*** Block opens ***
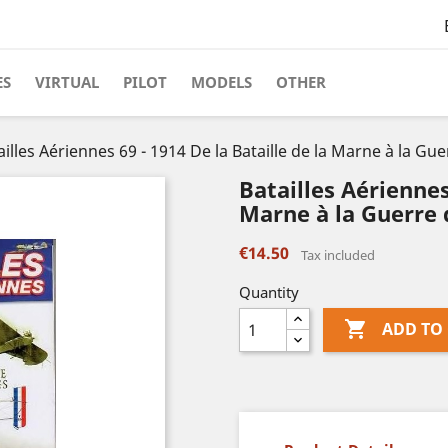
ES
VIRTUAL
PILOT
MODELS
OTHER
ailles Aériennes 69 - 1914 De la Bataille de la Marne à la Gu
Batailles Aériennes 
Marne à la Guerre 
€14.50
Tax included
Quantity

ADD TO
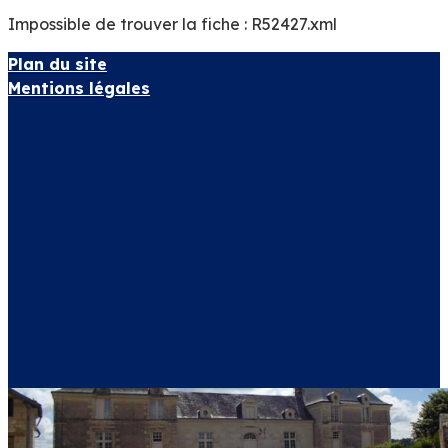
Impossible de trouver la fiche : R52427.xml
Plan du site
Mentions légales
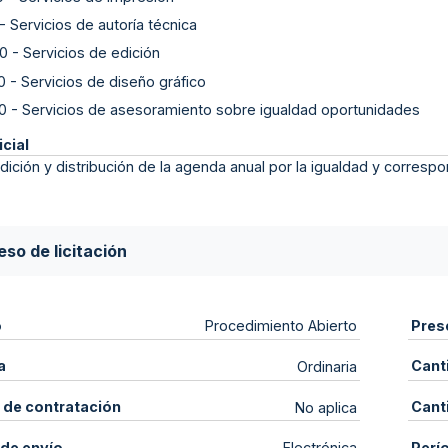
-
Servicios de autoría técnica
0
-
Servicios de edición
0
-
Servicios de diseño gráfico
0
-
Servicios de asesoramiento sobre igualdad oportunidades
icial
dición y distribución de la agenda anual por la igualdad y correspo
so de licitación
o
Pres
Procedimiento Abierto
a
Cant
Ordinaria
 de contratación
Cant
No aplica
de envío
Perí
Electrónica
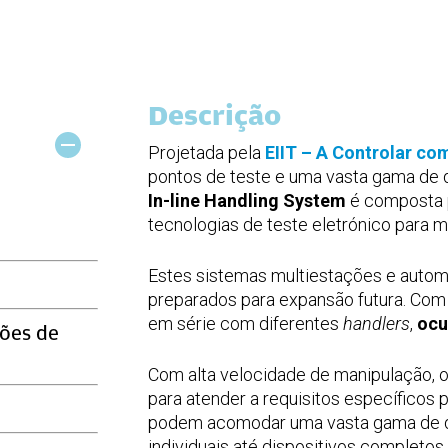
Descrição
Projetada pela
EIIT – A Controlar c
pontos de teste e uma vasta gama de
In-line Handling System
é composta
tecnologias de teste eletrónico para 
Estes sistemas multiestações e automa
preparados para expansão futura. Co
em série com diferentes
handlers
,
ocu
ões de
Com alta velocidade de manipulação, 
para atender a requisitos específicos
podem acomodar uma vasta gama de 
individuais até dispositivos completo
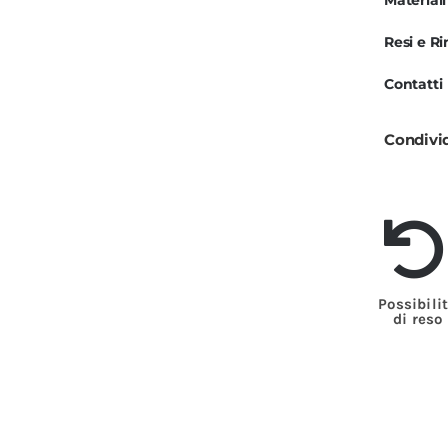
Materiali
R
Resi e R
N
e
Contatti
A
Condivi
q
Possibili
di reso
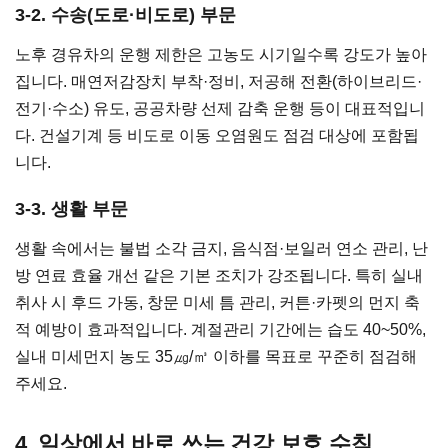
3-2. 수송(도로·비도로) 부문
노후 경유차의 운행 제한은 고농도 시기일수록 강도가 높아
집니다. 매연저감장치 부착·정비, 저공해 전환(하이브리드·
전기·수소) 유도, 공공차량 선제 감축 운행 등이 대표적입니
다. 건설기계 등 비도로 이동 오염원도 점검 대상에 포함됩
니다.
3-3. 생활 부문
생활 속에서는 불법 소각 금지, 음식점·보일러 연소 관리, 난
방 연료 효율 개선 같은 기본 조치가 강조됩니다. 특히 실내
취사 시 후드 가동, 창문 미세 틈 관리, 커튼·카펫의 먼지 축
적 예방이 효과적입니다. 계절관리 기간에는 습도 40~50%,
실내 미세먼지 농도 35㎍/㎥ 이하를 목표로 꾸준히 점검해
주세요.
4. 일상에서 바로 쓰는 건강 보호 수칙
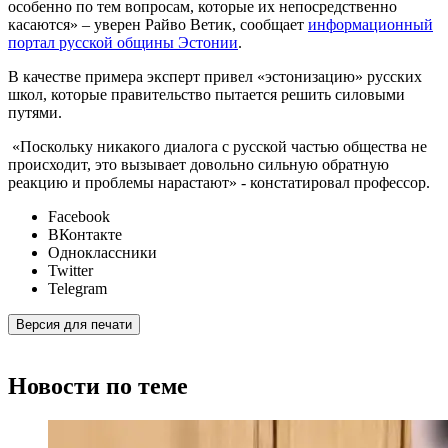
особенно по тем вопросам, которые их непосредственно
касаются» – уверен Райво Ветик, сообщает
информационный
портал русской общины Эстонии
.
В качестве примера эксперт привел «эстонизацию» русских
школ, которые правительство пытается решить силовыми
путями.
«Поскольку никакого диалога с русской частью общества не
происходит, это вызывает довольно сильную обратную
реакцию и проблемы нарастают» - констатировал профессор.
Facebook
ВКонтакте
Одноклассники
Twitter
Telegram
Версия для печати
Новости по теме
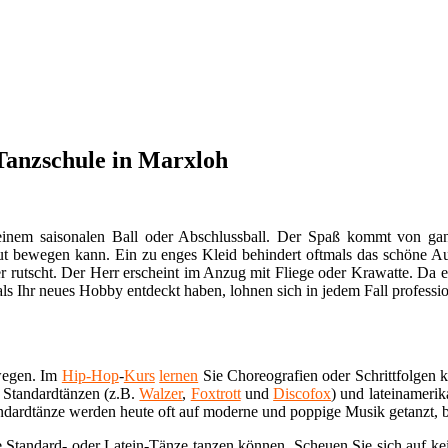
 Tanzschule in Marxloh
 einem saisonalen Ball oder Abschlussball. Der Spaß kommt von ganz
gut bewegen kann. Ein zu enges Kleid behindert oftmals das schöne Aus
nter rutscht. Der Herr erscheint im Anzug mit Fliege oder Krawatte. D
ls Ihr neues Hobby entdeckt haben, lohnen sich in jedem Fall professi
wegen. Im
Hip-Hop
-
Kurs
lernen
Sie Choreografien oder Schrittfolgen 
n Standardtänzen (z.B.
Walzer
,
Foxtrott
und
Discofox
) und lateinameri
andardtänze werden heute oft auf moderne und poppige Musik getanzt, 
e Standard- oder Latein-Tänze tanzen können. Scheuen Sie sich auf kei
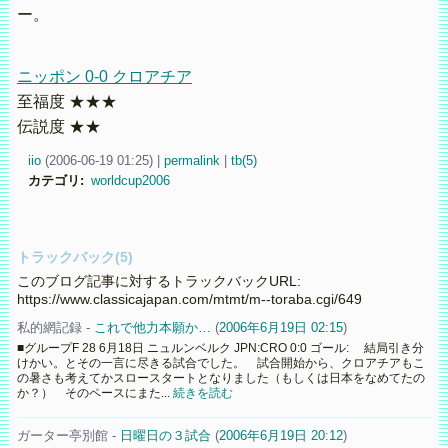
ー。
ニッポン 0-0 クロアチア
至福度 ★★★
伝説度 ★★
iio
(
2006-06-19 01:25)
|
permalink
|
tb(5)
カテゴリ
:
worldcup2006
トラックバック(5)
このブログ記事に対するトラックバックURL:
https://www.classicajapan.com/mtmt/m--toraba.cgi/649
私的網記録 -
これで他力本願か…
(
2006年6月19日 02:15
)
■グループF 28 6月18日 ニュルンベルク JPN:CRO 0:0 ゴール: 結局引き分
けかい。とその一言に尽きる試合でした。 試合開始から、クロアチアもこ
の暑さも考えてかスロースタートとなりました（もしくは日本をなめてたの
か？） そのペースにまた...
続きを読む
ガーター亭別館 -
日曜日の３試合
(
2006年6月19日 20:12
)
*** Block closes ***
§ Problem statement
Rewrite the items from the start through the line with "Mentions légales", changing "Quantity" to "Amount" and keeping everything else the same. Give only those lines, without the pictures.

§ Completed task
ES
VIRTUAL
PILOT
MODELS
OTHER
ailles Aériennes 69 - 1914 De la Bataille de la Marne à la Gu
Batailles Aériennes 
Marne à la Guerre 
€14.50
Tax included
Amount

ADD TO
Impossible de trouver la fiche : R52427.xml
Plan du site
Mentions légales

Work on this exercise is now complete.